Catalogues have been published at intervals of about ten years, and one is now in press. It will contain the names of about 5000 members. Among prominent alumni of Beta Theta Pi are Presidents Wallace, of Monmouth College; Beatty, of Centre College; Sinex, of Pacific University; Martin, of Pekin University (China); Profs. Newberry, geology, of Columbia College; Young, astronomy, of Princeton; Watson, astronomy, of Ann Arbor; Wood, mathematics, of the Stevens Institute; the late Oliver P. Morton, of Indiana; Senators Macdonald, Voorhees, Booth, and Harlan; Hon. Schuyler Colfax; Hon. George Hoadley; Wm.
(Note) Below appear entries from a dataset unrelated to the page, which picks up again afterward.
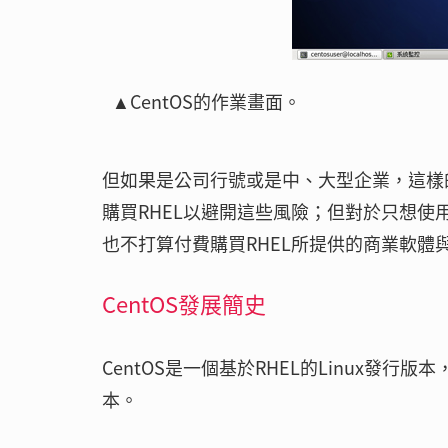
▲CentOS的作業畫面。
但如果是公司行號或是中、大型企業，這樣
購買RHEL以避開這些風險；但對於只想使用
也不打算付費購買RHEL所提供的商業軟體與
CentOS發展簡史
CentOS是一個基於RHEL的Linux發行
本。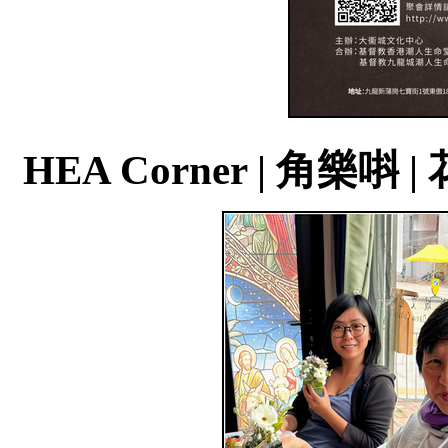
HEA Corner | 角樂唞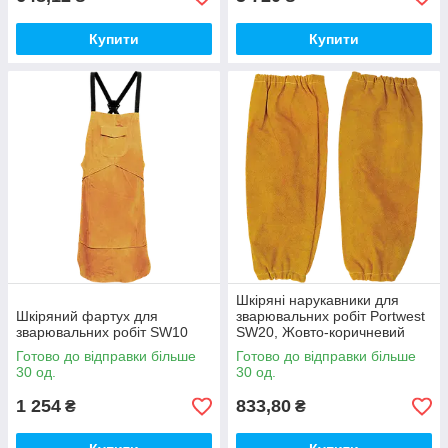
Купити
Купити
Шкіряні нарукавники для
Шкіряний фартух для
зварювальних робіт Portwest
зварювальних робіт SW10
SW20, Жовто-коричневий
Готово до відправки більше
Готово до відправки більше
30 од.
30 од.
1 254
833,80
₴
₴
M. Springer, of Illinois; Humphrey Marshall, of Kentucky; Charles Beckwith, of Buffalo; and many others distinguished in various walks of life. In addition to the catalogue, the fraternity publishes song-books, several pieces of instrumental music, and fugitive pieces.

The organ of the society is a monthly journal called the "Βήτα Θήτα Πῖ," issued at the Theta, and ably managed. There are two badges, the first an oblong, eight-sided shield, displaying a diamond between two palm-branches, below which are the letters "ΒΘΠ;" above are three stars, and below the letters "αωλθ" the other is a wreath encircling a diamond, and displaying the letters "ΒΘΠ." In the knot of the wreath are shown the other symbols and the chapter-letter. The colors are pink and blue.